L’expérience d’une vie, voilà comment Yohan Nguyen résume les mois qui viennent de s'écouler. Lorrain, il avait jusque-là écrit son histoire dans l'univers de la restauration. En se formant au métier de sommelier à Dijon au lycée Le Castel puis en étoffant son CV avec un BTS obtenu à Metz au lycée Raymond-Mondon puis en travaillant dans des maisons d'exception aux côtés de chefs de tout premier plan, Olivier Nasti et Jean-Georges Klein. Installé ensuite au Luxembourg, il a remporté le titre de Meilleur sommelier du pays en 2018 non sans avoir été trois ans plus tôt finaliste du Trophée Duval-Leroy du Meilleur jeune sommelier de France. Mais il avait envie d'autre chose, d'une parenthèse lointaine. Découvrez son récit et voyagez avec lui...

«Vis ta vie et donne-toi les moyens de réaliser tes rêves »

C’est ce que j’ai pu accomplir en partant vivre sept mois en Argentine.

Tout commence par ce reportage que j’ai regardé sur TF1. Malgré le fait que la télévision ne soit pas un de mes passe-temps favori, le destin a voulu que je découvre le récit de Marc-Antoine Calonne, avocat fiscaliste à Paris. Il a décidé de changer de vie pour se consacrer à ce qui le passionne depuis toujours : Les films de cow-boy et les grands espaces.

Après un séjour de 6 ans à chevaucher la pampa de Patagonie, il revient pour créer en 2004, l’Estancia Santa Thelma, 20.000 ha de terrain pour 80.000 €. Une bouchée de pain !

Les premières images m’ont totalement conquis : galop des chevaux sur des plaines étendues à perte de vue, paysages naturels, lumières du crépuscule.

À partir de ce moment-là, je me suis dit : « Ouah ! Mais c’est quelque chose pour moi ça... »

Toutefois ma situation d'alors ne me permettait pas d’entamer ce périple. Un travail, des objectifs de carrière et une compagne composaient mon quotidien à cette époque. Mais ça, c'était avant !
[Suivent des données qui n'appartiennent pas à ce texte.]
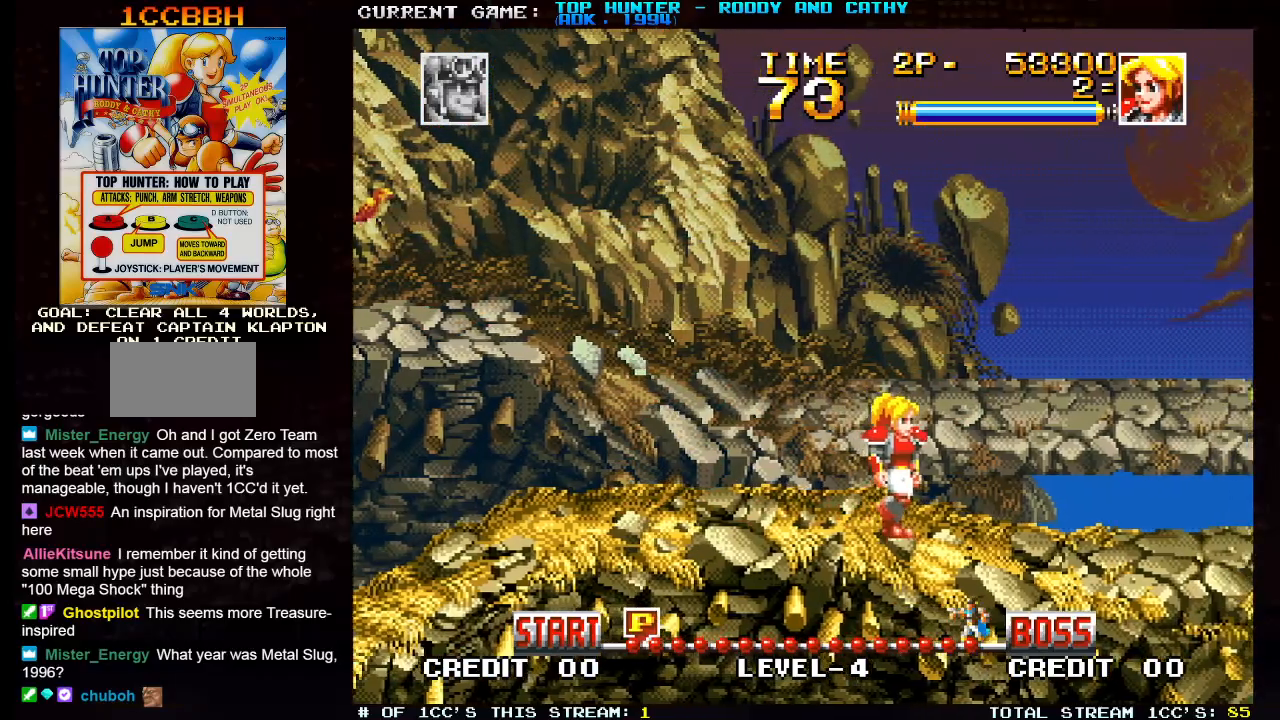
{"buttons": [], "left_stick": "right", "events": []}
Un peu perdu au bout du monde...

J’ai contacté Marc-Antoine via internet et le site de l'Estancia. Un échange téléphonique était convenu et j’ai pu expliquer ma démarche et ma recherche et lui m’a fait part de ce qui allait m’attendre sur place en termes d’environnement et de travail en tant que volontaire.

Il allait se dérouler encore une année entière avant que j’aille fouler le sol Argentin, le 21 septembre 2019, ce qui m’a permit de mettre l’argent de côté nécessaire.

Une halte dans la capitale, Buenos Aires, le temps de découvrir son architecture, son dynamisme, son contraste urbain et bien sûr son football...

Puis direction la Patagonie, au sud, et après 3 heures de vol me voici à El Calafate et son colosse de glace, l'impressionnant et toujours en mouvement glacier Périto Moreno. Tout proche aussi El Chalten et ses trekkings.

Enfin, après 6 heures de bus, l’arrivée tant attendue à l’Estancia. La phrase du chauffeur de bus « Vous êtes sûr de descendre ici ? » me fait bien prendre conscience de l'endroit où je pose mon sac. Je suis à 50km du village le plus proche, Gobernador Gregores.

Un mois va s'écouler avant l’arrivée de Marc-Antoine et de son épouse. Un mois durant lequel j’ai côtoyé les authentiques gauchos et leur travail du quotidien. Ils étaient trois à séjourner là durant la saison.

Le gaucho, de l'image à la réalité

Le gaucho est ancré dans la culture Argentine. En témoigne la littérature à travers José Hernandez et son poème narrant la vie des gauchos en Argentine ''Martin Fierro''.

L'origine de ce nom viendrait du Quechua qui voudrait dire solitaire et orphelin. A l’issue des guerres d’indépendance, le gaucho, idéalisé par l’image d’un guerrier sans faille, incarne des valeurs de liberté, de courage et d’honneur. La réalité pourrait ajouter brut, rude et voleur de bétail à cette description.

En 1856, le gouvernement a décidé de vendre une partie des territoires des gauchos, un acte qui mettra fin à leur vie de nomade sur la pampa. Contraint de s’installer quelque part, le gaucho sera à l’origine des premières estancias, certaines comptant alors plusieurs centaines de milliers de têtes de bétail.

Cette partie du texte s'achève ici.